----- Working data -----
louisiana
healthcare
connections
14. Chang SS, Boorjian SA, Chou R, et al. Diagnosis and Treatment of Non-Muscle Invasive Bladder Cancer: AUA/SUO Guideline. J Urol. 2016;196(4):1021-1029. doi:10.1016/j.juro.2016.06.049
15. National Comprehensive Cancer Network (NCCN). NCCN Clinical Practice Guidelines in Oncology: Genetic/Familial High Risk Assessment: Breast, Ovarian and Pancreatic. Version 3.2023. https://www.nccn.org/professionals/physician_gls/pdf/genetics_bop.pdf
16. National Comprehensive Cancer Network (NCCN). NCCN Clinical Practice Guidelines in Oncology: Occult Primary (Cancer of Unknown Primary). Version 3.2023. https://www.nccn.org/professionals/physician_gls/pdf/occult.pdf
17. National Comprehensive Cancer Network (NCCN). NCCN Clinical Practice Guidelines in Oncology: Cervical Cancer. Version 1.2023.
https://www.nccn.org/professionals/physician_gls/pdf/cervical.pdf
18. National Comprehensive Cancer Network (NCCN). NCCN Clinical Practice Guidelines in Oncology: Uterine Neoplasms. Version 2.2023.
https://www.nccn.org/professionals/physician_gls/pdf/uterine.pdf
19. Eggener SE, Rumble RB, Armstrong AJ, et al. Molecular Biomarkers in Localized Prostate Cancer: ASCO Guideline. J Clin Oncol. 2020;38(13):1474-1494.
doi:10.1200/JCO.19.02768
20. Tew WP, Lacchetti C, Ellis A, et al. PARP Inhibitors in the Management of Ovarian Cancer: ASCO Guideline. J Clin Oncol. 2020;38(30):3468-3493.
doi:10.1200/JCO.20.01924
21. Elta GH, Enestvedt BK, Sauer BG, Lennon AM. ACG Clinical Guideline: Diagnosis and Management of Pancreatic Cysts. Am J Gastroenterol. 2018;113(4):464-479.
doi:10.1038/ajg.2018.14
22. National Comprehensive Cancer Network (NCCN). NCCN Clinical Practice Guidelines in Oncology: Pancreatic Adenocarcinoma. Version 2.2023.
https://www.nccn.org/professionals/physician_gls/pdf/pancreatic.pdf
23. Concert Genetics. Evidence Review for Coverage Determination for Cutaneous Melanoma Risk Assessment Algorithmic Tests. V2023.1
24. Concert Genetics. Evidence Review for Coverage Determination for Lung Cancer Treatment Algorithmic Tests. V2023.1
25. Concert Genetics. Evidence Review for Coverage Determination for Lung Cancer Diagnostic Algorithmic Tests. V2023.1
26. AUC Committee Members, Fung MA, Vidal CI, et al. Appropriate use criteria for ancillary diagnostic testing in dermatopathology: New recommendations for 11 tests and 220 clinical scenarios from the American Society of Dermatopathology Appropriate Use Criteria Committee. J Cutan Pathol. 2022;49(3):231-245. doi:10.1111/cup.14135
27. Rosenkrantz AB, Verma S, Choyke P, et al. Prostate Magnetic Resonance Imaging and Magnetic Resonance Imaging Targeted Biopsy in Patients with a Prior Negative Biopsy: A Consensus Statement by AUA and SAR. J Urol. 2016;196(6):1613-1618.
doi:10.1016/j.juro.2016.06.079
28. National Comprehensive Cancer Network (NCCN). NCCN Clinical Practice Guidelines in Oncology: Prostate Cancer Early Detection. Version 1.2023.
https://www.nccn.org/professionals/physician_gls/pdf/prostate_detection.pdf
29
-----
**Directions:**
From the first line to the last, copy the records without alteration.

**Task response:**
louisiana
healthcare
connections
14. Chang SS, Boorjian SA, Chou R, et al. Diagnosis and Treatment of Non-Muscle Invasive Bladder Cancer: AUA/SUO Guideline. J Urol. 2016;196(4):1021-1029. doi:10.1016/j.juro.2016.06.049
15. National Comprehensive Cancer Network (NCCN). NCCN Clinical Practice Guidelines in Oncology: Genetic/Familial High Risk Assessment: Breast, Ovarian and Pancreatic. Version 3.2023. https://www.nccn.org/professionals/physician_gls/pdf/genetics_bop.pdf
16. National Comprehensive Cancer Network (NCCN). NCCN Clinical Practice Guidelines in Oncology: Occult Primary (Cancer of Unknown Primary). Version 3.2023. https://www.nccn.org/professionals/physician_gls/pdf/occult.pdf
17. National Comprehensive Cancer Network (NCCN). NCCN Clinical Practice Guidelines in Oncology: Cervical Cancer. Version 1.2023.
https://www.nccn.org/professionals/physician_gls/pdf/cervical.pdf
18. National Comprehensive Cancer Network (NCCN). NCCN Clinical Practice Guidelines in Oncology: Uterine Neoplasms. Version 2.2023.
https://www.nccn.org/professionals/physician_gls/pdf/uterine.pdf
19. Eggener SE, Rumble RB, Armstrong AJ, et al. Molecular Biomarkers in Localized Prostate Cancer: ASCO Guideline. J Clin Oncol. 2020;38(13):1474-1494.
doi:10.1200/JCO.19.02768
20. Tew WP, Lacchetti C, Ellis A, et al. PARP Inhibitors in the Management of Ovarian Cancer: ASCO Guideline. J Clin Oncol. 2020;38(30):3468-3493.
doi:10.1200/JCO.20.01924
21. Elta GH, Enestvedt BK, Sauer BG, Lennon AM. ACG Clinical Guideline: Diagnosis and Management of Pancreatic Cysts. Am J Gastroenterol. 2018;113(4):464-479.
doi:10.1038/ajg.2018.14
22. National Comprehensive Cancer Network (NCCN). NCCN Clinical Practice Guidelines in Oncology: Pancreatic Adenocarcinoma. Version 2.2023.
https://www.nccn.org/professionals/physician_gls/pdf/pancreatic.pdf
23. Concert Genetics. Evidence Review for Coverage Determination for Cutaneous Melanoma Risk Assessment Algorithmic Tests. V2023.1
24. Concert Genetics. Evidence Review for Coverage Determination for Lung Cancer Treatment Algorithmic Tests. V2023.1
25. Concert Genetics. Evidence Review for Coverage Determination for Lung Cancer Diagnostic Algorithmic Tests. V2023.1
26. AUC Committee Members, Fung MA, Vidal CI, et al. Appropriate use criteria for ancillary diagnostic testing in dermatopathology: New recommendations for 11 tests and 220 clinical scenarios from the American Society of Dermatopathology Appropriate Use Criteria Committee. J Cutan Pathol. 2022;49(3):231-245. doi:10.1111/cup.14135
27. Rosenkrantz AB, Verma S, Choyke P, et al. Prostate Magnetic Resonance Imaging and Magnetic Resonance Imaging Targeted Biopsy in Patients with a Prior Negative Biopsy: A Consensus Statement by AUA and SAR. J Urol. 2016;196(6):1613-1618.
doi:10.1016/j.juro.2016.06.079
28. National Comprehensive Cancer Network (NCCN). NCCN Clinical Practice Guidelines in Oncology: Prostate Cancer Early Detection. Version 1.2023.
https://www.nccn.org/professionals/physician_gls/pdf/prostate_detection.pdf
29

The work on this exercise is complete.